Volatility will be the name of the game on Wall Street this week as uncertainty over the euro-zone debt crisis remains and investors will need nerves of steel to make bets on risky assets like stocks.
The Standard & Poor's 500 index's drop this week of 10 percent from recent highs meant the benchmark index is now in a correction amid a rally that started on March 2009.
This is a tough market. And if you don't have a strong stomach and you are not one of those people who thrive on volatility ... this is not the time you should be trading, said Randy Frederick, director of derivatives at the Schwab Center for Financial Research in Texas, Austin.
On Friday, stocks snapped a three-day losing streak as investors bought beaten-down shares including banks. But for the week, the Dow and the S&P were off around 4 percent and the Nasdaq fell 5 percent.
Analysts said economic data due this week and investors' speculation that equities may have fallen too much could lead to a rebound in the market. But with the downside momentum strong on anxiety over European debt issues, the market can easily turn and create increased volatility.
For last week, the Chicago Board Options Exchange Volatility Index <.VIX>, Wall Street's favorite yardstick of investor anxiety, rose 30 percent.
The measure of U.S. stock market volatility closed at 40.10 on Friday, down 12.43 percent, after rising as high as 48.20, the highest since March 10, 2009.
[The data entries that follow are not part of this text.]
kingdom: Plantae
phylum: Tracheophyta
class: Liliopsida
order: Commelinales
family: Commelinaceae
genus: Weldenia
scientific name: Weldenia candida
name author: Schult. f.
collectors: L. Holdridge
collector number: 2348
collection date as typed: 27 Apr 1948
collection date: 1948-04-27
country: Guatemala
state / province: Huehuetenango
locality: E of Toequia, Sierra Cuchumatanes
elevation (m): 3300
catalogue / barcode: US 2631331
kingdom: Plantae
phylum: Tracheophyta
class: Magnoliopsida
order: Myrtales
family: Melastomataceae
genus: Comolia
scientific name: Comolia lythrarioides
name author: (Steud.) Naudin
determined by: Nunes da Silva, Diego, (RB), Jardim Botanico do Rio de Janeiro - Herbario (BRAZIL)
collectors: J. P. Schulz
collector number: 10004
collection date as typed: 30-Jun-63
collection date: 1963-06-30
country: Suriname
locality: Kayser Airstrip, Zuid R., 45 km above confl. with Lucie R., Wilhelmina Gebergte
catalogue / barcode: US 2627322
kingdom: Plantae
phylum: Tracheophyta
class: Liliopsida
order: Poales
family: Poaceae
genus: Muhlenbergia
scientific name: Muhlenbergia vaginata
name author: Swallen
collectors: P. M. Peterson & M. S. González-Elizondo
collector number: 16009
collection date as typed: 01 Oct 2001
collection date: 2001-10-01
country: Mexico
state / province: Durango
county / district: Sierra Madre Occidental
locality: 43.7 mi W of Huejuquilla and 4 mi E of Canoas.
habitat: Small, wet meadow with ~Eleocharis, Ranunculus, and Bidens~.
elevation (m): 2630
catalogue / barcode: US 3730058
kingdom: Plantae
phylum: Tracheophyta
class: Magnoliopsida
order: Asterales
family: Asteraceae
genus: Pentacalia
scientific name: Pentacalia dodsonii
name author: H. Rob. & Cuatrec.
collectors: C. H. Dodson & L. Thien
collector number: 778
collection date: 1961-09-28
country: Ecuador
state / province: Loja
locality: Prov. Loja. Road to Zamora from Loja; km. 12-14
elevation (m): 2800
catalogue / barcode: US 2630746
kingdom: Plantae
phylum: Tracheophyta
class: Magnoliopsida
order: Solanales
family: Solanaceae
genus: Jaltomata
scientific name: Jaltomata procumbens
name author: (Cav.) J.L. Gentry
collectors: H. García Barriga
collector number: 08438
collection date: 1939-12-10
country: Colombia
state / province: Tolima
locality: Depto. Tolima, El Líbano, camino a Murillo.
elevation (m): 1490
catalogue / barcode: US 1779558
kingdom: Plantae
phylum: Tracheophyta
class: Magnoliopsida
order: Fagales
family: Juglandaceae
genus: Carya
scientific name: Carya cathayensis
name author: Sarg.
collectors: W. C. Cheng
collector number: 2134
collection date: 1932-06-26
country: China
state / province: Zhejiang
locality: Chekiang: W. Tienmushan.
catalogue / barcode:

Every bear market starts off as a correction so in this kind of environment, investors get anxious about whether this is just a correction or a start of the bear market. The unknown is what makes people uncomfortable, leading to bigger swings, said Frederick.
He said that the index could swing between mid-30s and high 40s this week.
The VIX is a 30-day risk forecast of stock market volatility. The index typically has an inverse relationship with the S&P benchmark as it tracks option prices that investors are willing to pay as a protection on the underlying stocks.
GEITHNER IN EUROPE
U.S. Treasury Secretary Timothy Geithner will make a stop in Britain and Germany this week to discuss troubled economic conditions there en route home from China.
Of course, there is no quick fix to the debt crisis, but the visit is at a good time. We don't know what will come out of the meetings, but it will probably be some sort of a coordinated effort to address the liquidity issue in Europe, said Jeff Kleintop, chief market strategist at LPL Financial in Boston.
If it shows that the worst of the financial market pressure is starting to be relieved, it will not only be good for stocks but for all risky assets.
Global markets across all assets have been pressured for months on concerns that huge deficits in Greece will spread into a wave of debt crisis in the euro zone and eventually jeopardize the global financial system.
Fear that fiscal tightening would kill the economic recovery pummeled equity and commodity prices last week and caused investors to pay up for safe-haven U.S. government debt.
DATA IN FOCUS
Investors will look for clues on the state of the labor market when jobless claims data comes out on Thursday.
The number of U.S. workers filing new applications for unemployment insurance unexpectedly rose on the week that ended May 14, government data showed. The increase was the first time since early April, dealing a blow to the labor market recovery.
The improvements that we have seen in jobless claims have flattened out recently, especially after last week. This week's data will be a major indicator of whether this is a temporary slump or a long-term decline, Frederick said.
Housing-related data will also be in focus this week. April's new home sales data on Wednesday is expected to extend the March uptrend as buyers were spurred on by the impending tax credit deadline. Sales are seen rising to 420,000 units in April from 411,000 in March.
Home prices are seen rising this year and next, though they may dip first and it will take years to recover to pre-crash levels.
Existing home sales, due on Monday, are seen rising 6.0 percent to 5.62 million units after growing 6.8 percent in March, with forecasts between 5.42 million and 5.80 million.
The S&P/Case-Shiller 20-city index, which will come out on Tuesday, is seen declining 0.3 percent, seasonally adjusted, in March after a 0.1 percent dip, and increasing 2.4 percent year-over-year after a 0.6 percent rise.
With so much uncertainty in the bigger global picture, good housing indicators can be seen as an instant trigger to a market rally next week, said Steven Hagenbuckle, founder of TerraCap Partners, a private equity fund based in New York and Florida.
On Thursday, the government will release its revised estimate of first-quarter gross domestic product. Analysts forecast a reading of 3.4 percent growth, slightly up from the first reading of 3.2 percent.